When the Earth is moving toward a star that is fixed relative to the sun, we see a blueshift in the star’s light, and we see a redshift in the light coming from stars that are in the opposite direction. That indicates that the speed of light is controlled in our solar system by something inside the space of our solar system, and it indicates that we are moving toward the blueshifted light at the additive velocity of c + v and the redshifted light is moving toward us at the subtractive velocity of c – v, with v being our speed around the sun.

If you study the Doppler Effects, you will find that Doppler predicted this redshift and blueshift in 1843, and you will also learn that there are two main causes for these kinds of redshifts and blueshifts. One is a physical lengthening and shortening of waves (wavelengths) in space, and the other is caused by a less rapid and more rapid encountering of the waves. Study the Doppler Effects regarding sound and you’ll see what I’m talking about.

The redshifts and blueshifts due to the earth’s motion around the sun are due to subtractive and additive light-speed effects. This is common Doppler theory, it was well thought-out, explained, and predicted more than 160 years ago. When spectroscopes were adapted to telescopes, they proved the classical Doppler theory to be correct.

 

[David]

There is other

Here, read Dr.

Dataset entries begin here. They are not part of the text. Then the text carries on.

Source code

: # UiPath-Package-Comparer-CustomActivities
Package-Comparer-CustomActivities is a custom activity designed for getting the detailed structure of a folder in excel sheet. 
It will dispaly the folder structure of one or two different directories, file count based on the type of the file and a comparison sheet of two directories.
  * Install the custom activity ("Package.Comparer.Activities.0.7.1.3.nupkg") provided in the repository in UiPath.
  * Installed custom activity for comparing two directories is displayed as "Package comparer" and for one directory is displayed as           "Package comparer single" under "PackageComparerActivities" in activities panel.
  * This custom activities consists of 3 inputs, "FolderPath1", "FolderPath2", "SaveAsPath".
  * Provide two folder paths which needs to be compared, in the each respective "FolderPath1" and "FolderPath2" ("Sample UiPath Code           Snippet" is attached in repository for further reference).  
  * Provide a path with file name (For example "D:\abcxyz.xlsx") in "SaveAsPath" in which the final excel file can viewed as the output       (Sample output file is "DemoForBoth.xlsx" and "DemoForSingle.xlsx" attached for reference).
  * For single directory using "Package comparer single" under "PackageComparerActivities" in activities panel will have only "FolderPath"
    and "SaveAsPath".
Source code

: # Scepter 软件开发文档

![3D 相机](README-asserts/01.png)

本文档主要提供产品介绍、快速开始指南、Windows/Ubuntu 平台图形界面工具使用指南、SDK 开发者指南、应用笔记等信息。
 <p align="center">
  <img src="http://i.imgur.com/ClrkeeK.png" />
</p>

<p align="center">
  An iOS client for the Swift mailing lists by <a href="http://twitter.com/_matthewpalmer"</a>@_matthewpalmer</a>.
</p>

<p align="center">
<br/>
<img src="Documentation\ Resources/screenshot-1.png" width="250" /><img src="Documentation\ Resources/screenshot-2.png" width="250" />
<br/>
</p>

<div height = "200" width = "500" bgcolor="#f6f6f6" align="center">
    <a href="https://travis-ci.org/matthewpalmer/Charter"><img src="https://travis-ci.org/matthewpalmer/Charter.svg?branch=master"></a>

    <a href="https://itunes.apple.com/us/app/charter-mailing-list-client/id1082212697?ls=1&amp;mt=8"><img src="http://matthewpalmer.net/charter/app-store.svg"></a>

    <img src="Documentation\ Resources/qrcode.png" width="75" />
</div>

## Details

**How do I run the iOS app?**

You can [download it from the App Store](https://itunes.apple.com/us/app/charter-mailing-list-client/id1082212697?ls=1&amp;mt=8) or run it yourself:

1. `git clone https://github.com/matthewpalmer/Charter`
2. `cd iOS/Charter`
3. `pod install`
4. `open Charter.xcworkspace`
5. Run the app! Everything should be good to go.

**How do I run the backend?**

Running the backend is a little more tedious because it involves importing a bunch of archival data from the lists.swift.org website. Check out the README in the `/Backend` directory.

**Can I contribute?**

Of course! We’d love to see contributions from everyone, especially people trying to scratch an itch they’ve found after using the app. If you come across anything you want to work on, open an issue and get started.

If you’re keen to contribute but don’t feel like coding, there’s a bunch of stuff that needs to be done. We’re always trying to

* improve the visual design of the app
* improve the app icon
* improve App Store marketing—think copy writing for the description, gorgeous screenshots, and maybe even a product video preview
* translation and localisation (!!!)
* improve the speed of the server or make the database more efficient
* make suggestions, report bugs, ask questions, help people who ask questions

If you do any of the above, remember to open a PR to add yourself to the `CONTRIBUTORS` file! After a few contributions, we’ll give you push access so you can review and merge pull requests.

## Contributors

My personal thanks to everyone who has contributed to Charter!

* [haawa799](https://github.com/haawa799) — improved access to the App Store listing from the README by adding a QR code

Su’s paper, “Quantum Electromagnetics – A Local-Ether Wave Equation Unifying Quantum Mechanics, Electromagnetics, and Gravitation,” and he’ll explain the whole thing to you. His papers are all over the internet and have been published in several languages and in several mainstream physics journals in several countries. This is not called “relativity” anymore. It’s called “quantum mechanics” and “electromagnetics”. “Relativity” is sort of an old-fashioned term now.

http://qem.ee.nthu.edu.tw/outline.pdf

 

[chroot]

Enough psuedoscience and handwaving. The original question has been answered in sufficient detail. David, keep your personal ideas out of the General Physics forum.

- Warren